### Exercise text
···

Currently on mobile so I can’t link it myself, but there is a Joe Rogan episode about this very much worth listening. People aside, there is so mich waste up there as well as corpses.
I was a nope before, but now it's a double nope. Asphyxiating or freezing to death because of a crush of people pretending to be Edmund Hillary seems like a big waste to me.
Look past the literal. This is a metaphor for what we're all doing to this planet. An action which appears noble when one person does it becomes problematic when a billion people do it.
You can opt out of climbing Everest (and most of us do), but almost nobody is opting out of buying electronics, burning fossil fuels, using plastics, etc. Half the people in the USA don't even vote, and a sizable majority of eligible blood donors don't donate -- and those are both free, and make life better in the community in which you live.
When we say "Earth is crowded", this is what we mean. We're living in an unscalable and unsustainable manner. We pretend that being just one individual of billions means the bad things we do, or the good things we don't do, aren't really our own fault.
Everybody wants to live a lifestyle that presently requires burning fossil fuel, buying electronics, using plastics, etc. Two possibilities:
- technological advancement lets everyone indulge in this lifestyle without those externalities, or ones that are worse
- people voluntarily dial down their consumption (of food that has flown from across the world because it’s not in season, of electronics made with rare earth metals, etc), travels, and so on.
Both seem extremely unlikely and it’s hard to keep hope.
There's a grotesque disparity in per-capita CO2 emissions, even between highly developed nations. America produces 16.5 tonnes per capita, Britain produces 6.5 tonnes, Switzerland produces 4.3 and Latvia produces 3.5. Turning the dial down on our consumption is eminently possible without meaningfully compromising our standard of living, we just need to give a damn.
Latvia does not have the same standard of living as the others in the list. And still, 3.5 tonnes per capita is still 25 billion tonnes globally, and at that level, this planet is still super fucked. There are literally 300 million people in India who do not yet have electricity. Flip that over; if those 300 million people develop to European living standards in say, 100 years, we are well and truly screwed. You can just forget about it when you think about China, Indonesia, Bagladesh, and Africa.
The western way of life with global capitalism just will not work, the same way that growing watermelons inside of lightbulbs is just not going to work.

···

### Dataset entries

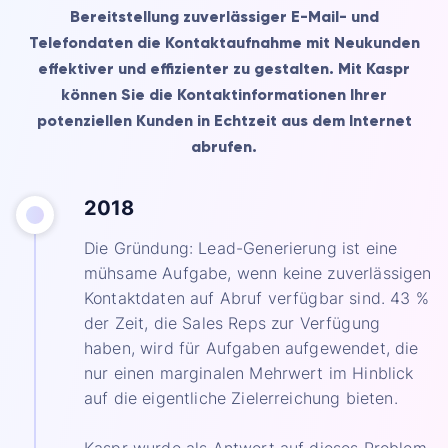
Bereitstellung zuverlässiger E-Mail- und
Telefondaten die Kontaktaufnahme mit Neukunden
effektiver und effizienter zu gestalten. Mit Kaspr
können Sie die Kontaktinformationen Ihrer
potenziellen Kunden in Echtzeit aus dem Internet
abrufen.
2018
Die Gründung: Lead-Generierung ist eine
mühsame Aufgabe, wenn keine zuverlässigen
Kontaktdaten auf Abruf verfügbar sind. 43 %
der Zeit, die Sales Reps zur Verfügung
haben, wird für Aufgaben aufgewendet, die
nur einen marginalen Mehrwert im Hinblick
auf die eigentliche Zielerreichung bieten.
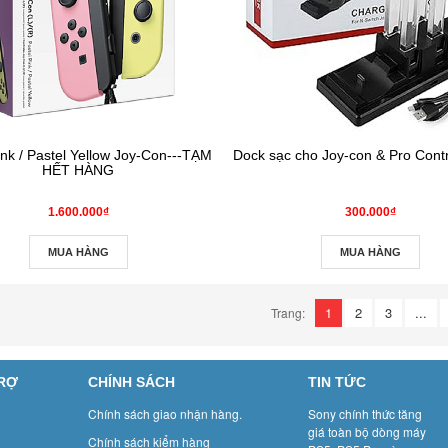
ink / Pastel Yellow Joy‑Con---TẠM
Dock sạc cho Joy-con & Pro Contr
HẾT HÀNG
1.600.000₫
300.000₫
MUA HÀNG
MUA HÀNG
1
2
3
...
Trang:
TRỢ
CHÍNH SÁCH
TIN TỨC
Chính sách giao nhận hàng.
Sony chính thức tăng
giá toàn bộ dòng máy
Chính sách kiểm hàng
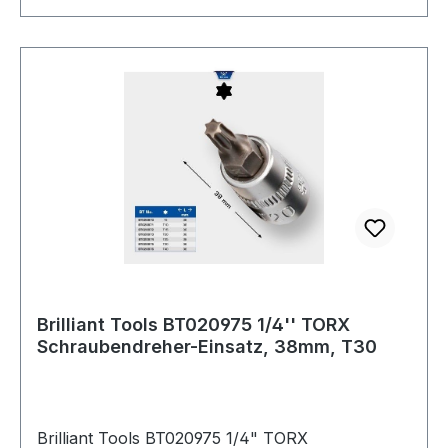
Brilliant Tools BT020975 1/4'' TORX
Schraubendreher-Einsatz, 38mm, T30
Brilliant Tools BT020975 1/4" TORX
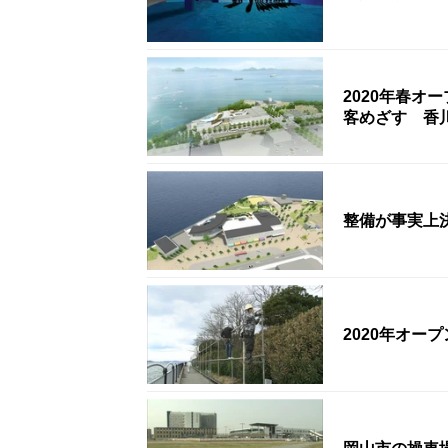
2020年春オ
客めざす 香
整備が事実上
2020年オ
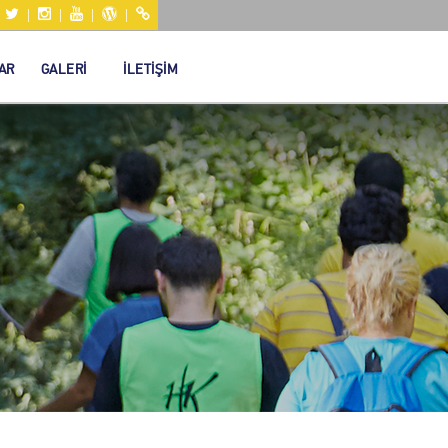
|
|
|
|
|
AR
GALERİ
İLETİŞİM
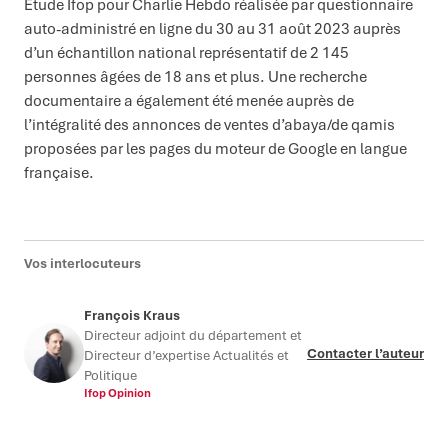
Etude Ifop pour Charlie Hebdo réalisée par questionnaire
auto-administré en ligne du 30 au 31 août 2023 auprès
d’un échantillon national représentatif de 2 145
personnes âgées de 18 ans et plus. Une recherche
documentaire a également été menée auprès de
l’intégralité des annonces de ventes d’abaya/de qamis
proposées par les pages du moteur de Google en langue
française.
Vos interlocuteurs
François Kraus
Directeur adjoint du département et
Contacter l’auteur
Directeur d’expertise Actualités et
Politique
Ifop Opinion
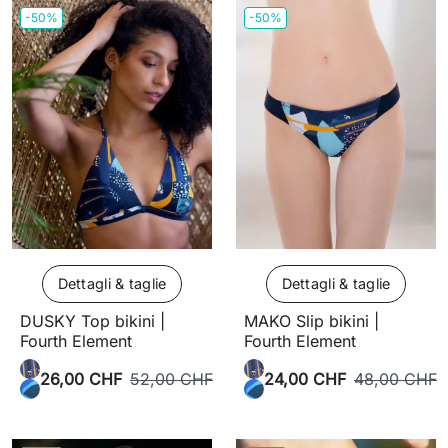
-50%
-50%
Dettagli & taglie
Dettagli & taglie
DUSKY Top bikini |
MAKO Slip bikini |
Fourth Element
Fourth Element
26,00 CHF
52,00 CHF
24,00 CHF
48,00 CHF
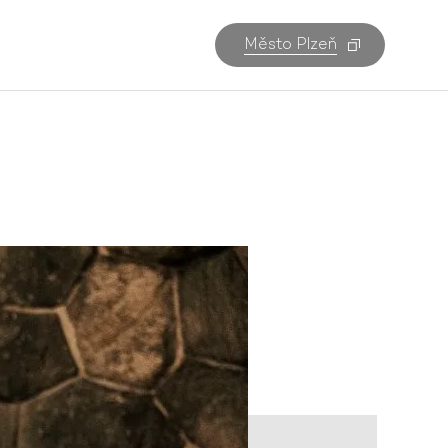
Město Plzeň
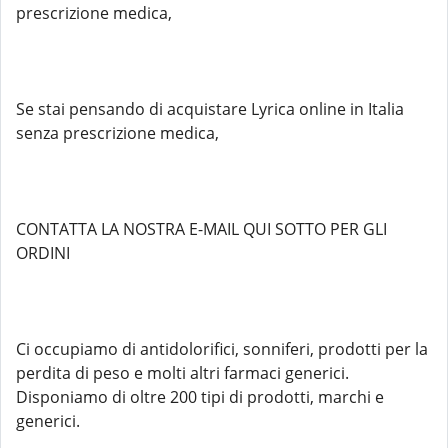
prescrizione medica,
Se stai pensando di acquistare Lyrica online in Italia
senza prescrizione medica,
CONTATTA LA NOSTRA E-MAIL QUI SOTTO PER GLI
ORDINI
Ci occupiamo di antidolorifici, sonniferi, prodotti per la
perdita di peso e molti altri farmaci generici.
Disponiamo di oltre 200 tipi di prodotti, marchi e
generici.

···

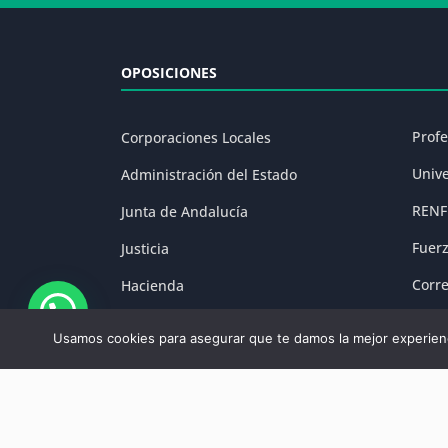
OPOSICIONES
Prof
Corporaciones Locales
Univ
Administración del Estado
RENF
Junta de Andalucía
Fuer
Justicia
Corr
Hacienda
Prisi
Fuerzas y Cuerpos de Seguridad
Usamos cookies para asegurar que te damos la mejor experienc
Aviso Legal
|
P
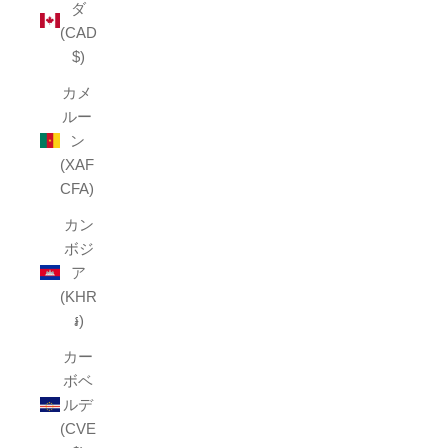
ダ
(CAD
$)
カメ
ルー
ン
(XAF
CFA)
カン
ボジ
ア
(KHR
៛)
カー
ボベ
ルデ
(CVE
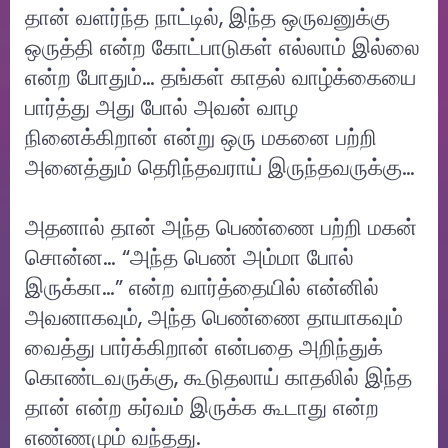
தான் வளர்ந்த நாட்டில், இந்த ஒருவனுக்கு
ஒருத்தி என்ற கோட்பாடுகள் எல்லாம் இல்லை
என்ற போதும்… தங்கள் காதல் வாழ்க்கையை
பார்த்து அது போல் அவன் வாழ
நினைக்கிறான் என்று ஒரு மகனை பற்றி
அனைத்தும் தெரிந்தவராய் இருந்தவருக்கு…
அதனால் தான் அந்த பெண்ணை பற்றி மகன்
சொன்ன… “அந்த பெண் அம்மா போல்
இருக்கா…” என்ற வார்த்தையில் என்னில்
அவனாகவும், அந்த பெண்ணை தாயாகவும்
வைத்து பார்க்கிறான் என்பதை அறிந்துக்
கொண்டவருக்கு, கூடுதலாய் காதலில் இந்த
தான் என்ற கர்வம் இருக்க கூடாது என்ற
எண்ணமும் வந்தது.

···

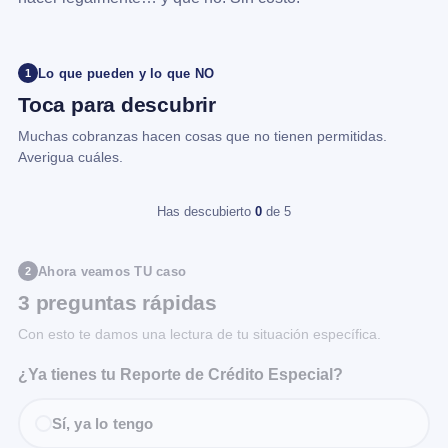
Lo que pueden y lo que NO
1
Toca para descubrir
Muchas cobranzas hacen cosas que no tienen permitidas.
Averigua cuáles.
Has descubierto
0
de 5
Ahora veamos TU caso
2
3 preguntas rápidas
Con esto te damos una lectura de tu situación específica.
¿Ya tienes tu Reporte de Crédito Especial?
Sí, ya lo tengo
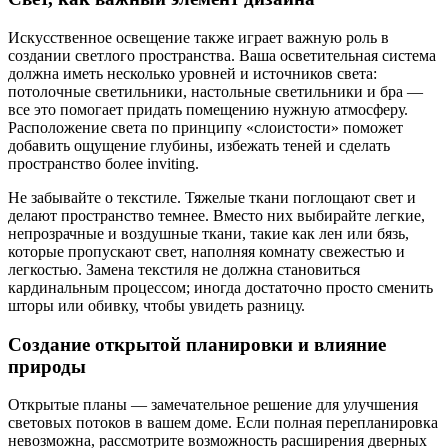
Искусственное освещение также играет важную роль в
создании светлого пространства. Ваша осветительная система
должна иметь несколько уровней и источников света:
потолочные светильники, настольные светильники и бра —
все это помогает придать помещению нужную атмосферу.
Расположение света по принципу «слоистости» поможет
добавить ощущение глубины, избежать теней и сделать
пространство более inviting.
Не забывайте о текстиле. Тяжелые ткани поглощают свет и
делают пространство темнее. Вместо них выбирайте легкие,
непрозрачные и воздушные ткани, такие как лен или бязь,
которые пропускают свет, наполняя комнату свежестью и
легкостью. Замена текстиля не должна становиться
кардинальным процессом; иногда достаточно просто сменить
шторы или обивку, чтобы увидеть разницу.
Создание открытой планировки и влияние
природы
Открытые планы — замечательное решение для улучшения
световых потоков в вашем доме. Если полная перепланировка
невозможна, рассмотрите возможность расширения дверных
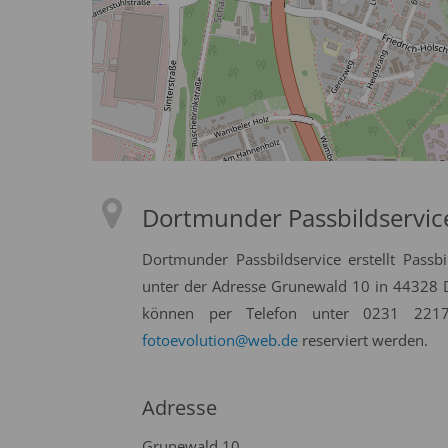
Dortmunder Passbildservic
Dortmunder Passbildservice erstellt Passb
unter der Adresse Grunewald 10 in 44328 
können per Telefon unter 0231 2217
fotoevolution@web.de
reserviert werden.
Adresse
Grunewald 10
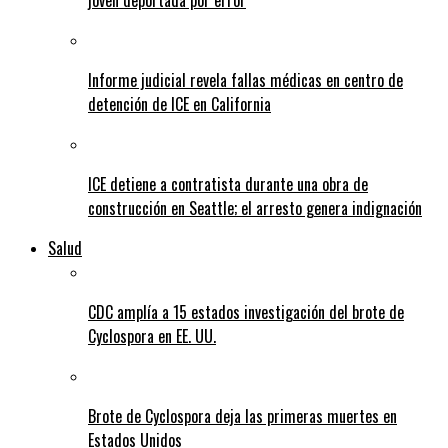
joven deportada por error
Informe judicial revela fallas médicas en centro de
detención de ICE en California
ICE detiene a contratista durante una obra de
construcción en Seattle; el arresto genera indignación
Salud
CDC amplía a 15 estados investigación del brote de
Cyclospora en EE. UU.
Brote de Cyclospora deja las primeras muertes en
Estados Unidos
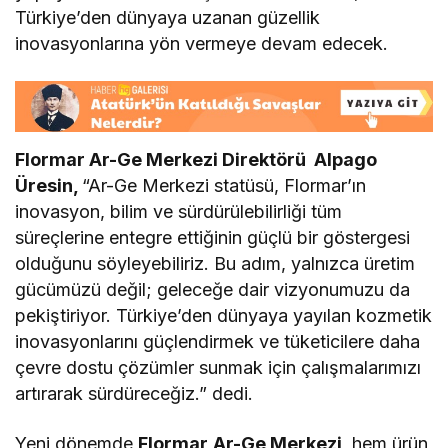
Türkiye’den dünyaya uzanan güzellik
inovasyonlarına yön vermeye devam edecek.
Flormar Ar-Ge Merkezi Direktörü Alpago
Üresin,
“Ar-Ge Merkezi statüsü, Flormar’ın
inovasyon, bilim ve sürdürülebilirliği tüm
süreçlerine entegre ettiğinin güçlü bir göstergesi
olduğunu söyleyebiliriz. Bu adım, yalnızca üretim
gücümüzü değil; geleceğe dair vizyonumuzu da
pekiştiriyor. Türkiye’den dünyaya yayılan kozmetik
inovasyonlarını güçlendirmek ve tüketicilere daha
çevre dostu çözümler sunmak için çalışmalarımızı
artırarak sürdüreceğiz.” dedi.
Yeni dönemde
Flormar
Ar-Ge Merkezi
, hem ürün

···

### Check your understanding
**a)** List each country that the Everest-and-consumption text gives a per-capita CO2 emissions figure for, along with its figure.
**b)** Rewrite the Everest-and-consumption text from "There's a grotesque" up to and including "Bagladesh, and Africa.", replacing "tonnes" with "metric tons".

### Solutions per task
**a)**
- America: 16.5 tonnes per capita
- Britain: 6.5 tonnes per capita
- Switzerland: 4.3 tonnes per capita
- Latvia: 3.5 tonnes per capita

**b)**
There's a grotesque disparity in per-capita CO2 emissions, even between highly developed nations. America produces 16.5 metric tons per capita, Britain produces 6.5 metric tons, Switzerland produces 4.3 and Latvia produces 3.5. Turning the dial down on our consumption is eminently possible without meaningfully compromising our standard of living, we just need to give a damn.
Latvia does not have the same standard of living as the others in the list. And still, 3.5 metric tons per capita is still 25 billion metric tons globally, and at that level, this planet is still super fucked. There are literally 300 million people in India who do not yet have electricity. Flip that over; if those 300 million people develop to European living standards in say, 100 years, we are well and truly screwed. You can just forget about it when you think about China, Indonesia, Bagladesh, and Africa.